Arranged on the stage of the Upload room in Barcelona, where they performed this Tuesday with everything sold out, in a kind of semicircle, the eight members of Caroline are able to watch each other play, entering into dialogue. Jasper Llewellyn is the main vocalist, but each member also has their moment of musical or vocal prominence. When you watch a member play to your left, a voice or saxophone note suddenly comes in from the right.
It’s fascinating to watch them in action, especially since their songs already seem to be created on the spot on their own recordings, but that’s precisely the trick that reveals itself live, whether in the naked emotion of ‘When I Get Home’ – with that delicate Magdalene voice filtered by autotune – or in the thunderous crescendo of ‘Two Riders Down’. During the set it becomes evident that behind the apparent chaos of the music hides an absolute control and mastery of the technique: the music can go from a sustained, epic and overwhelming build of tension to suddenly cut off, leaving you breathless in the face of a thunderous silence, like when the power suddenly goes out.
His modus operandi becomes evident in ‘Coldplay Cover’, a song that Jasper introduces by clarifying that it is NOT a Coldplay cover, explaining that his composition process consisted of recording two different songs being played at the same time in different rooms. It makes us imagine that on the right they play in the kitchen of a house and, on the left, in the living room. It’s exciting to see how they play with the amplification of voices and instruments, playing instinctively on and off the microphone.

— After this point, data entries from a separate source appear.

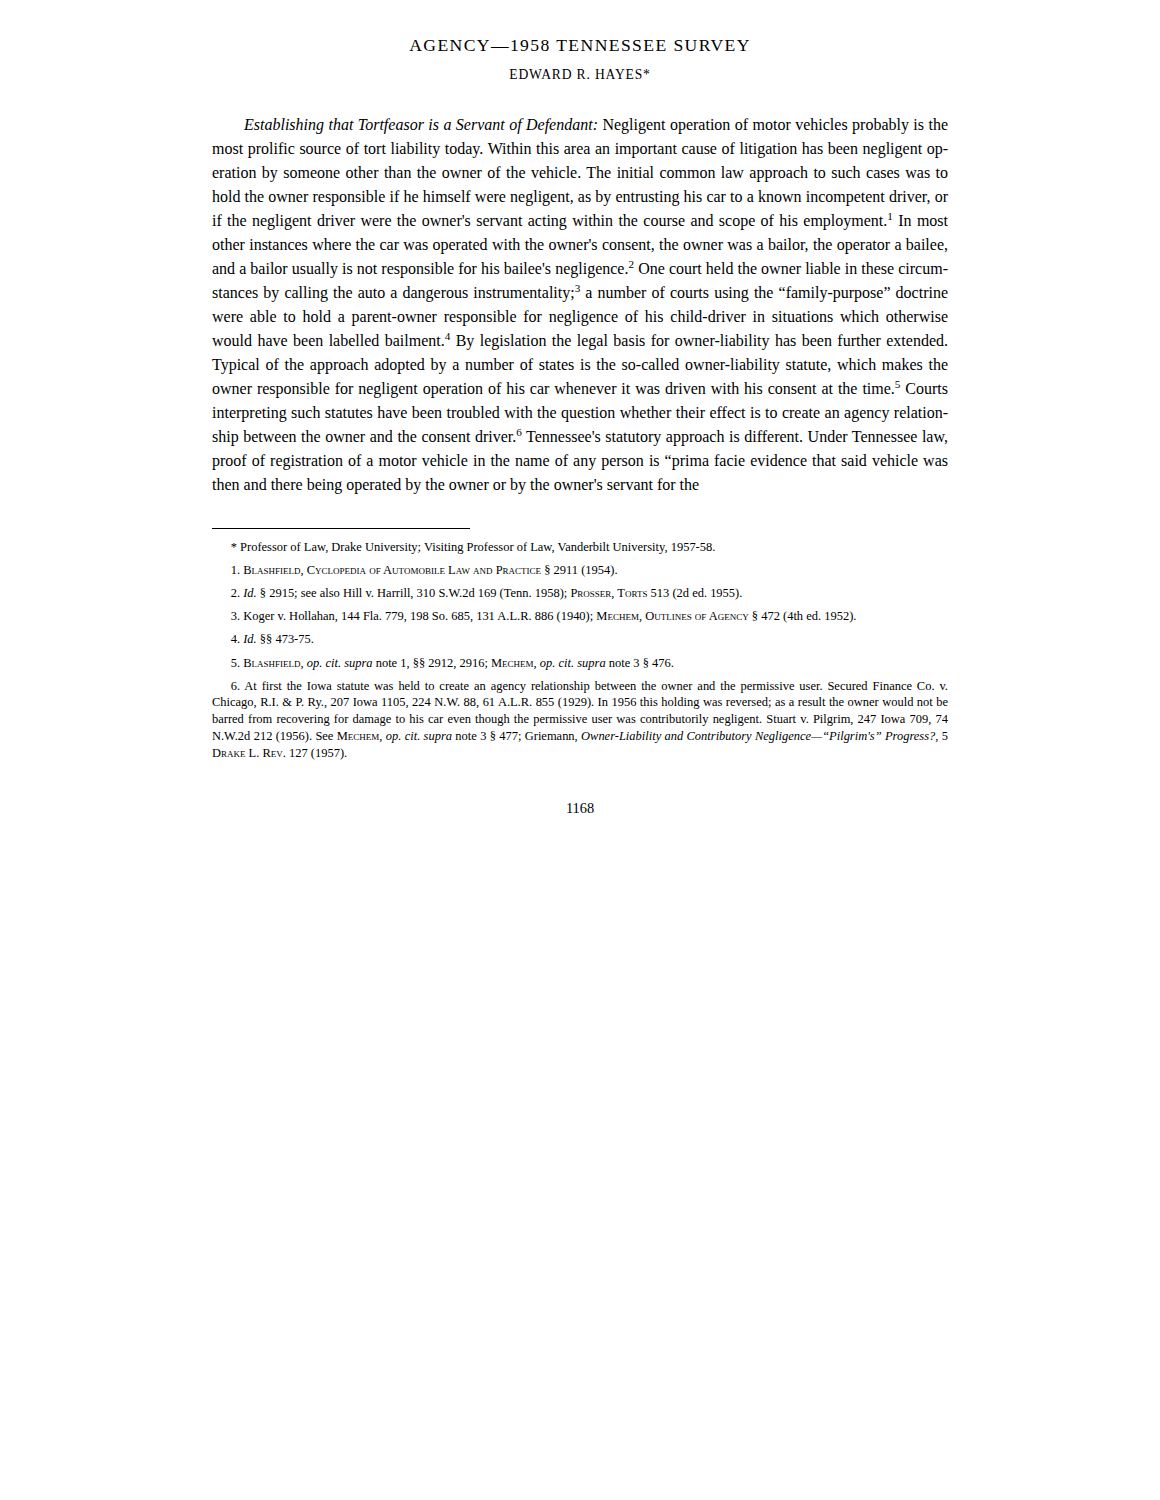AGENCY—1958 TENNESSEE SURVEY
EDWARD R. HAYES*
Establishing that Tortfeasor is a Servant of Defendant: Negligent operation of motor vehicles probably is the most prolific source of tort liability today. Within this area an important cause of litigation has been negligent operation by someone other than the owner of the vehicle. The initial common law approach to such cases was to hold the owner responsible if he himself were negligent, as by entrusting his car to a known incompetent driver, or if the negligent driver were the owner's servant acting within the course and scope of his employment.1 In most other instances where the car was operated with the owner's consent, the owner was a bailor, the operator a bailee, and a bailor usually is not responsible for his bailee's negligence.2 One court held the owner liable in these circumstances by calling the auto a dangerous instrumentality;3 a number of courts using the “family-purpose” doctrine were able to hold a parent-owner responsible for negligence of his child-driver in situations which otherwise would have been labelled bailment.4 By legislation the legal basis for owner-liability has been further extended. Typical of the approach adopted by a number of states is the so-called owner-liability statute, which makes the owner responsible for negligent operation of his car whenever it was driven with his consent at the time.5 Courts interpreting such statutes have been troubled with the question whether their effect is to create an agency relationship between the owner and the consent driver.6 Tennessee's statutory approach is different. Under Tennessee law, proof of registration of a motor vehicle in the name of any person is “prima facie evidence that said vehicle was then and there being operated by the owner or by the owner's servant for the
* Professor of Law, Drake University; Visiting Professor of Law, Vanderbilt University, 1957-58.
1. Blashfield, Cyclopedia of Automobile Law and Practice § 2911 (1954).
2. Id. § 2915; see also Hill v. Harrill, 310 S.W.2d 169 (Tenn. 1958); Prosser, Torts 513 (2d ed. 1955).
3. Koger v. Hollahan, 144 Fla. 779, 198 So. 685, 131 A.L.R. 886 (1940); Mechem, Outlines of Agency § 472 (4th ed. 1952).
4. Id. §§ 473-75.
5. Blashfield, op. cit. supra note 1, §§ 2912, 2916; Mechem, op. cit. supra note 3 § 476.
6. At first the Iowa statute was held to create an agency relationship between the owner and the permissive user. Secured Finance Co. v. Chicago, R.I. & P. Ry., 207 Iowa 1105, 224 N.W. 88, 61 A.L.R. 855 (1929). In 1956 this holding was reversed; as a result the owner would not be barred from recovering for damage to his car even though the permissive user was contributorily negligent. Stuart v. Pilgrim, 247 Iowa 709, 74 N.W.2d 212 (1956). See Mechem, op. cit. supra note 3 § 477; Griemann, Owner-Liability and Contributory Negligence—“Pilgrim's” Progress?, 5 Drake L. Rev. 127 (1957).
1168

Of course, the group reserves the highlight for the finale with ‘Total Euphoria’, which builds tension until exploding in a glorious moment of catharsis. During his performance, violinist Oliver Hamilton appears sitting with a beer, as if his role has already ended, but only because he is preparing for his epic final solo, where he enters into battle with the rest of the instruments.

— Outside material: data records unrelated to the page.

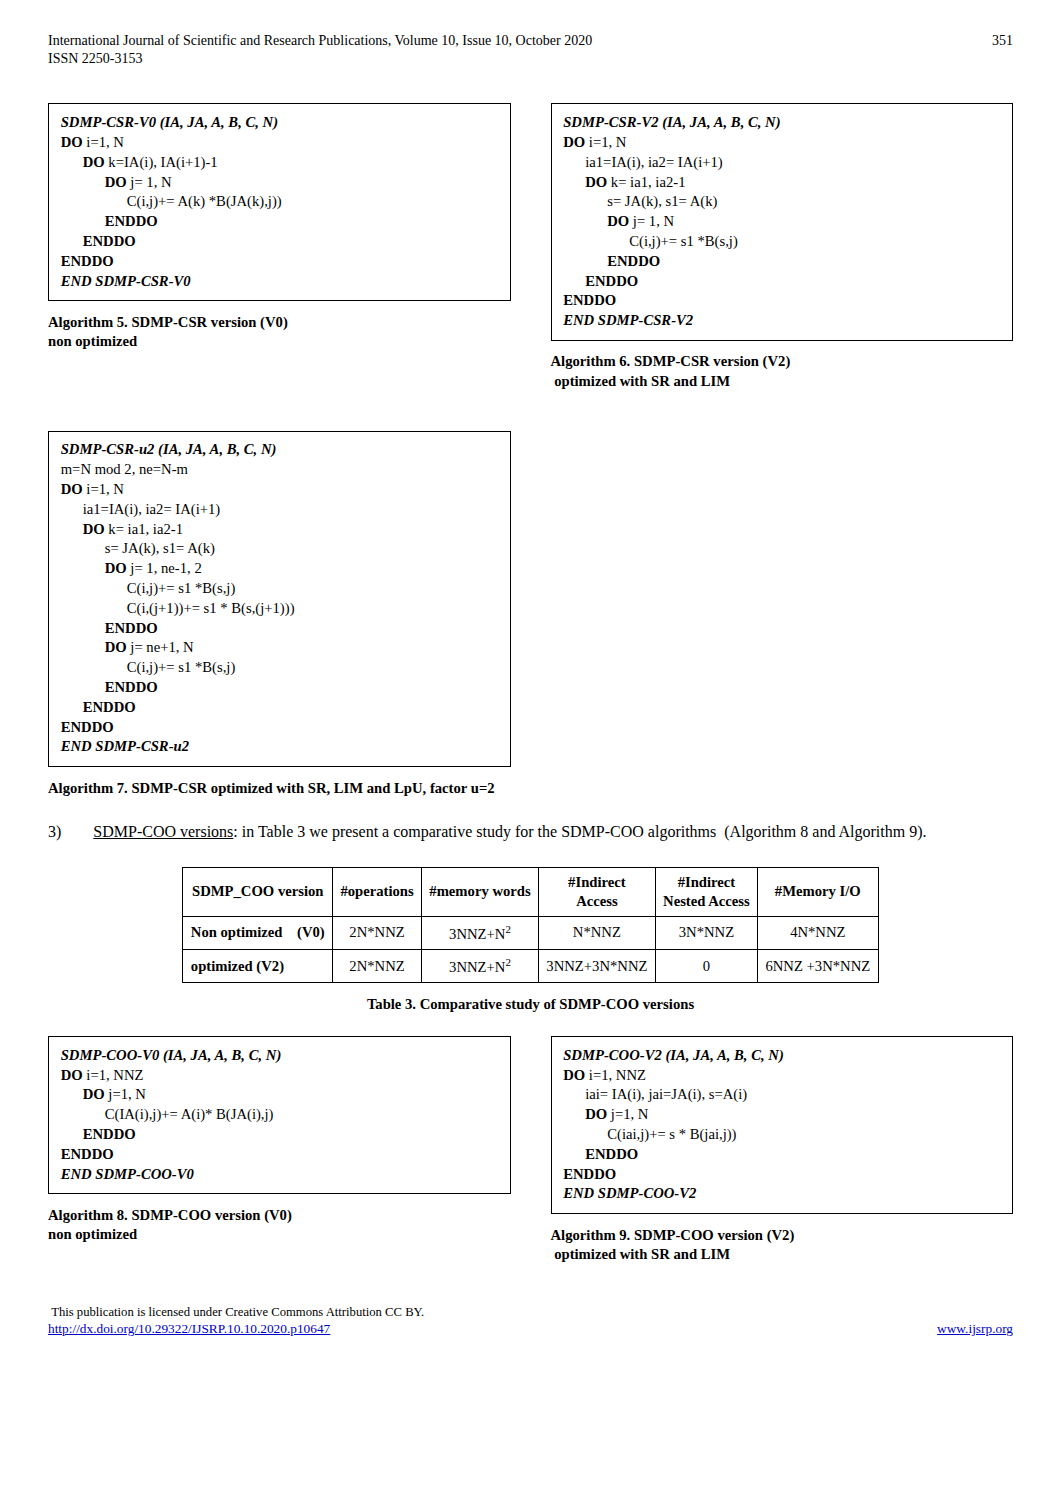International Journal of Scientific and Research Publications, Volume 10, Issue 10, October 2020
ISSN 2250-3153
351
SDMP-CSR-V0 (IA, JA, A, B, C, N)
DO i=1, N
DO k=IA(i), IA(i+1)-1
DO j= 1, N
C(i,j)+= A(k) *B(JA(k),j))
ENDDO
ENDDO
ENDDO
END SDMP-CSR-V0
Algorithm 5. SDMP-CSR version (V0)
non optimized
SDMP-CSR-V2 (IA, JA, A, B, C, N)
DO i=1, N
ia1=IA(i), ia2= IA(i+1)
DO k= ia1, ia2-1
s= JA(k), s1= A(k)
DO j= 1, N
C(i,j)+= s1 *B(s,j)
ENDDO
ENDDO
ENDDO
END SDMP-CSR-V2
Algorithm 6. SDMP-CSR version (V2)
optimized with SR and LIM
SDMP-CSR-u2 (IA, JA, A, B, C, N)
m=N mod 2, ne=N-m
DO i=1, N
ia1=IA(i), ia2= IA(i+1)
DO k= ia1, ia2-1
s= JA(k), s1= A(k)
DO j= 1, ne-1, 2
C(i,j)+= s1 *B(s,j)
C(i,(j+1))+= s1 * B(s,(j+1)))
ENDDO
DO j= ne+1, N
C(i,j)+= s1 *B(s,j)
ENDDO
ENDDO
ENDDO
END SDMP-CSR-u2
Algorithm 7. SDMP-CSR optimized with SR, LIM and LpU, factor u=2
3) SDMP-COO versions: in Table 3 we present a comparative study for the SDMP-COO algorithms (Algorithm 8 and Algorithm 9).
| SDMP_COO version | #operations | #memory words | #Indirect Access | #Indirect Nested Access | #Memory I/O |
| --- | --- | --- | --- | --- | --- |
| Non optimized (V0) | 2N*NNZ | 3NNZ+N 2 | N*NNZ | 3N*NNZ | 4N*NNZ |
| optimized (V2) | 2N*NNZ | 3NNZ+N 2 | 3NNZ+3N*NNZ | 0 | 6NNZ +3N*NNZ |
Table 3. Comparative study of SDMP-COO versions
SDMP-COO-V0 (IA, JA, A, B, C, N)
DO i=1, NNZ
DO j=1, N
C(IA(i),j)+= A(i)* B(JA(i),j)
ENDDO
ENDDO
END SDMP-COO-V0
Algorithm 8. SDMP-COO version (V0)
non optimized
SDMP-COO-V2 (IA, JA, A, B, C, N)
DO i=1, NNZ
iai= IA(i), jai=JA(i), s=A(i)
DO j=1, N
C(iai,j)+= s * B(jai,j))
ENDDO
ENDDO
END SDMP-COO-V2
Algorithm 9. SDMP-COO version (V2)
optimized with SR and LIM
This publication is licensed under Creative Commons Attribution CC BY.
http://dx.doi.org/10.29322/IJSRP.10.10.2020.p10647 www.ijsrp.org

I may have spent the entire chronicle trying to explain and reason what makes this group’s proposal special. But perhaps so much explanation runs the risk of implying that to enjoy Caroline’s music you need to know or understand something, and that is not the case. It is recommended to come with an open mind and accept that the group operates with a different logic than usual. And maybe you will leave the concert with the same feeling that my friend had, who at the end of the concert commented: I didn’t understand anything, but I loved it.